BUT DE L'EXERCICE
Prolongez l'article sur l'exposition consacrée à Matisse et au tournant des années 30, en reprenant juste après sa dernière phrase.

TEXTE PRÉSENTÉ
-------
Culture
Matisse - Cahiers d'Art, le tournant des années 30 (Musée de l’Orangerie - Musée Matisse)
Auteur : Olivier Olgan
Article publié le 17 mai – revu 27 juillet 23
« Devant la toile, je n’ai aucune idée. » Rien de plus émouvant qu’un artiste qui doute et qui à force de créativité, trouve un nouveau souffle. Et quelle respiration quand il s’agit d’Henri Matisse (1869-1954) ! Alors qu’il est consacré partout, le sexagénaire redoute un « enterrement de première classe ». Dense, et éclairante, l’exposition « Le tournant des années 30 » retrace cette décennie charnière de ces « tableaux d’expérience » – de La Danse (1933) au La Blouse Roumaine (1940) que La Revue Cahiers d’Art a documenté. Après le Musée de l’Orangerie, pénétrer dans la fabrique d’une œuvre ‘en progrès’ est fascinant et d’une modernité éblouissante au Musée Matisse – Nice (jusqu’au 24 septembre 2023).
Sortir de l’impasse
Alors qu’il est au fait de la consécration, qu’il vit comme une relégation, Matisse se cherche. Depuis 1928, sa production laborieux et pénible ralentit tant le maître du Fauvisme se refuse à se laisser enfermer dans une manière, même si elle lui est propre. Pire, progressivement la nécessité de peindre l’a abandonné. Le voyage qu’il entreprend en 1930 à Tahiti (où il se contente de dessiner) et aux États-Unis le régénère. Surtout il revient avec un prodigieux défi : la commande de son mécène américain Albert C. Barnes, d’une grande composition murale de 14 mètres de long autour du thème de la danse pour le hall d’entrée de sa fondation.
Ce changement d’échelle, du petit ou moyen format à une réalisation architecturale d’ampleur va lui permettre – à force d’expérimentations qu’il documente avec le soutien des Cahiers d’Art de Christian Zervos – de reprendre le corps à corps avec la peinture après quinze années employées à travailler au chevalet d’après modèles. Tout en trouvant la force de résister au poids du regard rétrospectif lié à son âge et à sa renommée.
Au cours de cette décennie de l’entre-deux-guerres, Matisse va, à partir de la réalisation de La Danse, reposer les fondements de son art, reformuler, radicaliser ses processus formels de création et parvenir à réinscrire son œuvre au cœur même des grands courants d’idées qui portent l’actualité artistique
Commissariat Cécile Debray, Claudine Grammont et Matthew Affron. Catalogue
Une renaissance
Très dense, magistralement aéré, le parcours de l’exposition s’attache à articuler le travail de Matisse durant la décennie autour de quelques grandes thématiques selon un fil chronologique. Un prologue autour de la fin des années 1920 s’appuie sur les premiers numéros des Cahiers d’art de 1926 et 1927, qui intronisent Matisse dans le panorama artistique avec ses plus récentes et ultimes Odalisques de la période niçoise. Les années de crise 1927-1930, celles du doute, premier thème, sont consacrées principalement au dessin et à la gravure et à quelques rares toiles complexes, hésitantes, telles que Femme à la voilette.
-------
LIGNES DE DONNÉES
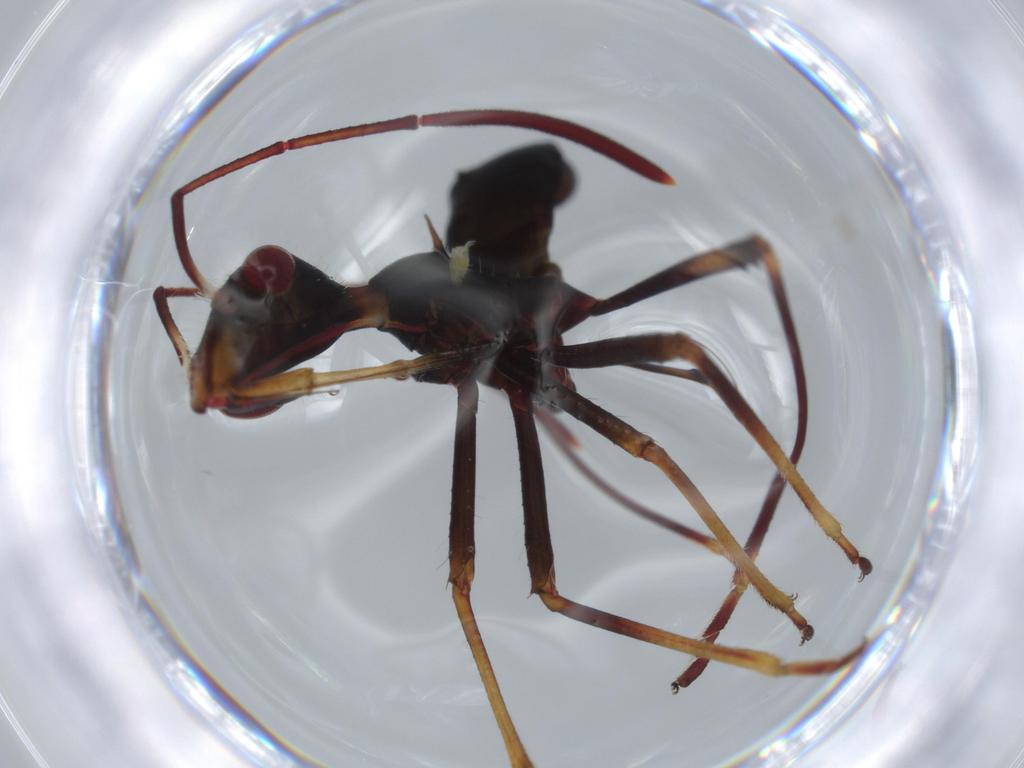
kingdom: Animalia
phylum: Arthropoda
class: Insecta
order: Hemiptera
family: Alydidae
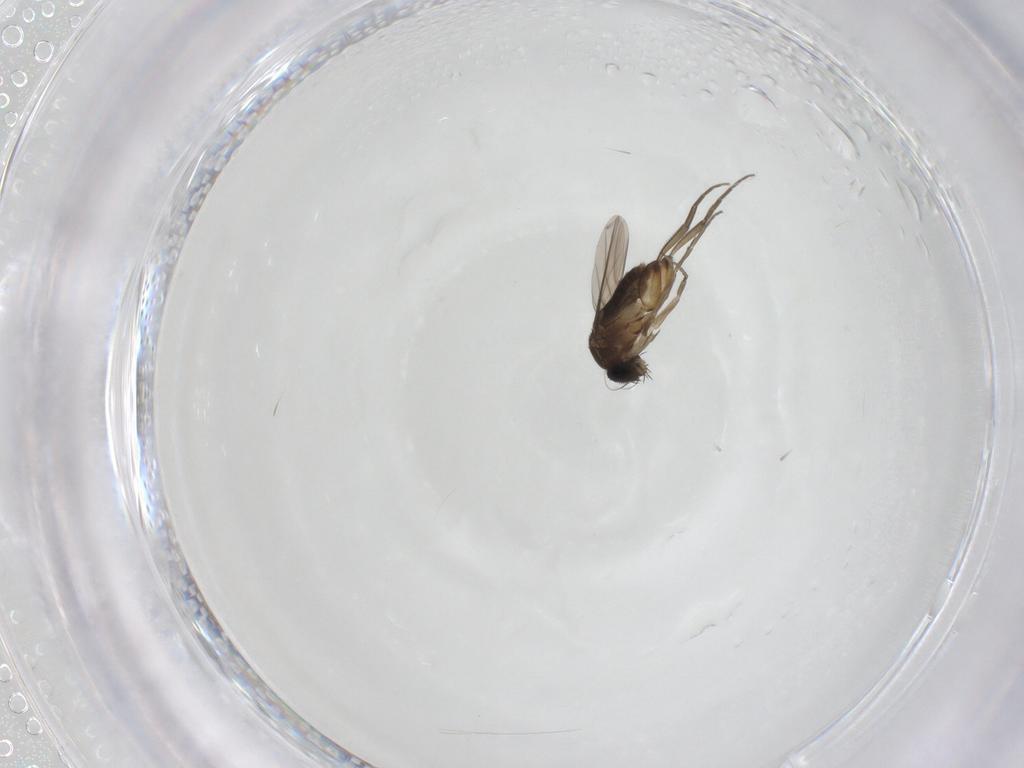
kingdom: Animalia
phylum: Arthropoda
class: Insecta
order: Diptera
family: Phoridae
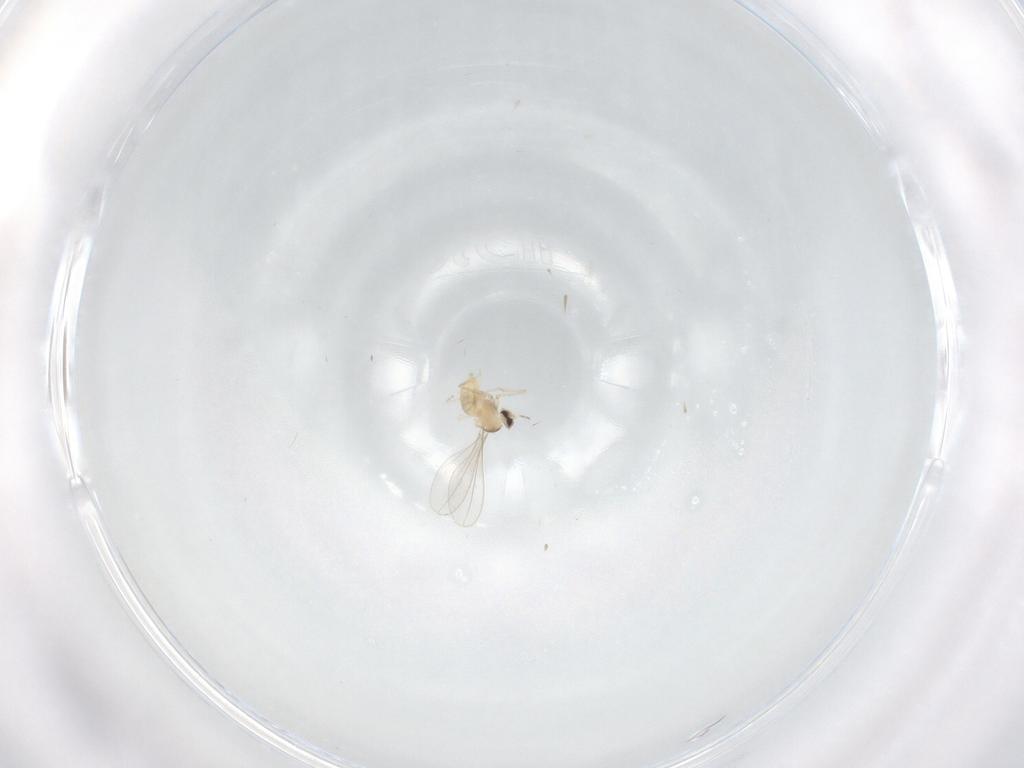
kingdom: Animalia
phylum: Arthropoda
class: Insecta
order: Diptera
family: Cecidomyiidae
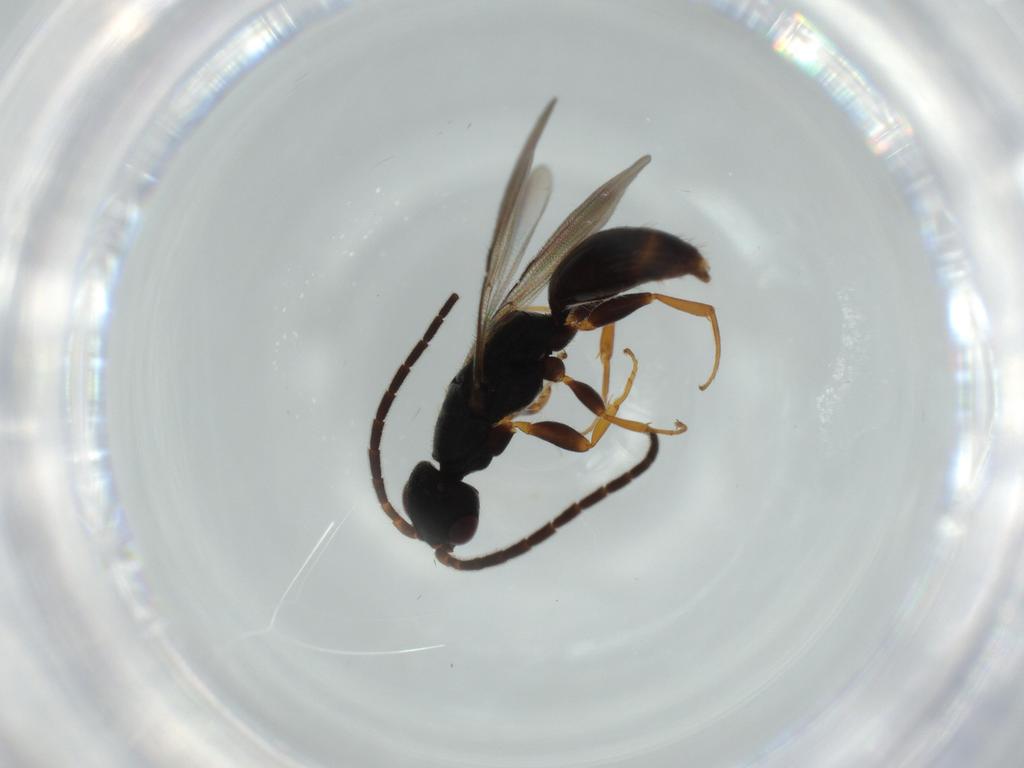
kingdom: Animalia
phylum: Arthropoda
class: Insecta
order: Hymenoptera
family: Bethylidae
-------
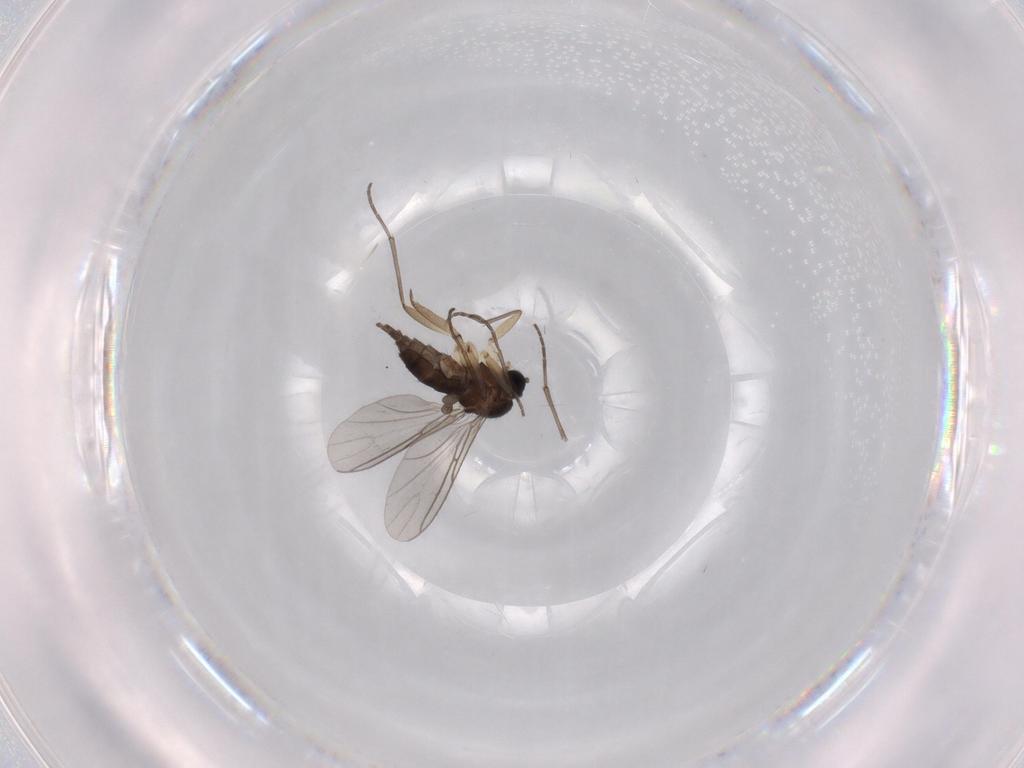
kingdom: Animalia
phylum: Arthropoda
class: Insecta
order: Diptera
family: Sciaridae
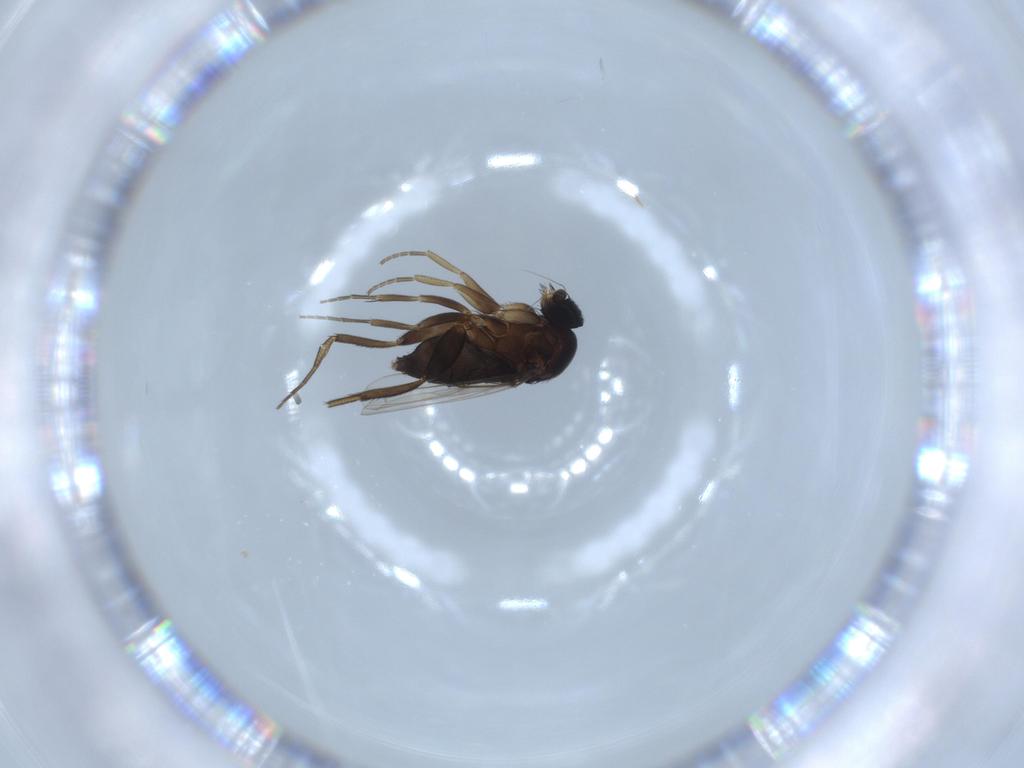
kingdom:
-------
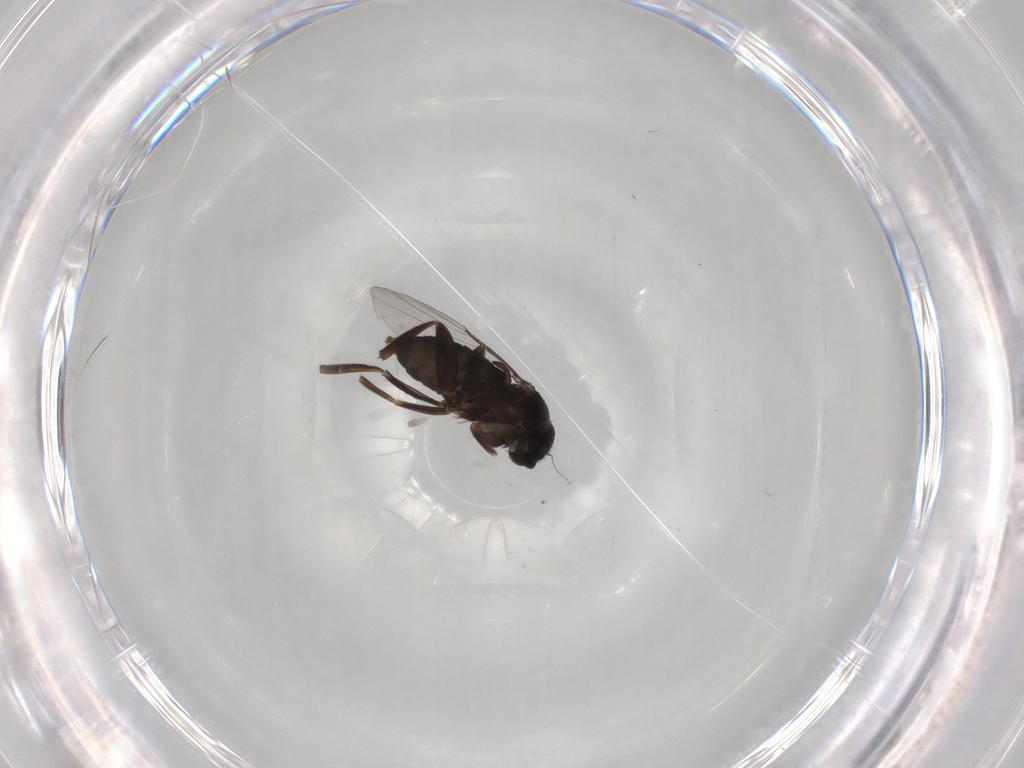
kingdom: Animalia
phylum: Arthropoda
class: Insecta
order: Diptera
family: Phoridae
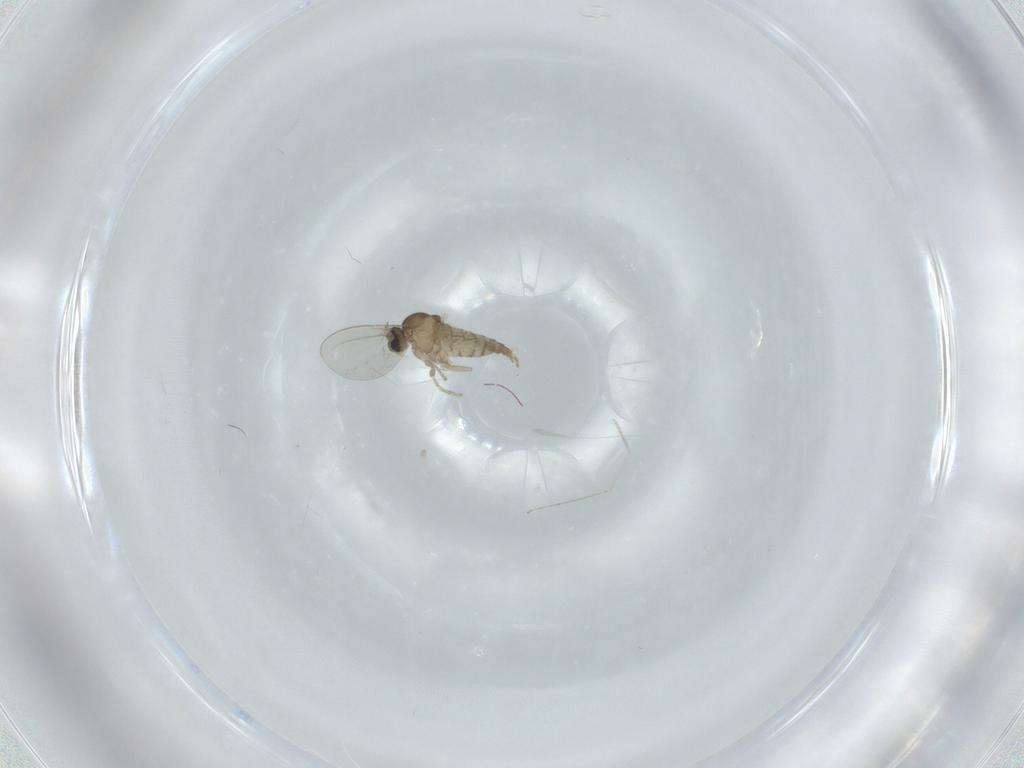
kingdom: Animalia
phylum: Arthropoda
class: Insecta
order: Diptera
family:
-------
EXERCICE CORRIGÉ
Difficile de ne pas revenir sur le voyage aux États-Unis et à Tahiti : il nourrit une collecte d’objets exotiques et ethnographiques qui se retrouvera dans les tableaux futurs de Matisse, et surtout il offre le point de départ d’une renaissance ; la commande de la réalisation du décor monumental de La Danse pour la fondation Barnes.
Dans le cadre de ce vaste chantier, Matisse développe sa réflexion sur le dessin autour de la thématique de la lutte d’amour, qui coïncide avec la présence à ses côtés de Lydia Delectorskaya, son assistante et modèle.
Pénétrer la méthode Matisse.
Ce qui fascine dans la fabrique d’une œuvre ‘en progrès’ : la réalisation de la Danse est captée par des états photographiques permet autant de cerner les valeurs et les sources d’inspiration (les arts extra-occidentaux que les arts archaïques) que d’ouvrir de nouveaux enjeux propre de la période notamment redonner à l’œuvre une portée sociale et idéologique… Sans toutefois souscrire au réalisme de l’art de propagande : « Le grand problème actuel est là », répondait Matisse au critique marxiste Alexander Romm en 1933.
Très pertinemment, quelques toiles de Picasso judicieusement jalonnent le parcours, rappelant l’ aiguillon permanent que fut le catalan pour le sexagénaire, rivalité que stimulait les Cahiers d’Art.
De la décomposition à la série
Le travail décomposé relance l’approche réflexive de la série ou de la variation en sculpture. Le retour à la peinture de chevalet initie de nouvelles procédures qui visent à donner au tableau une dimension décorative.
Élaborés sur un temps long, ces « tableaux d’expérience » relèvent d’une succession de transformations que l’artiste enregistre méticuleusement, ce dont témoignent les différents états photographiques d’œuvres telles que le Grand nu couché (Nu rose) La Grande Robe bleue et mimosas, Nymphe dans la forêt (La Verdure) ou la décoration de cheminée Le Chant.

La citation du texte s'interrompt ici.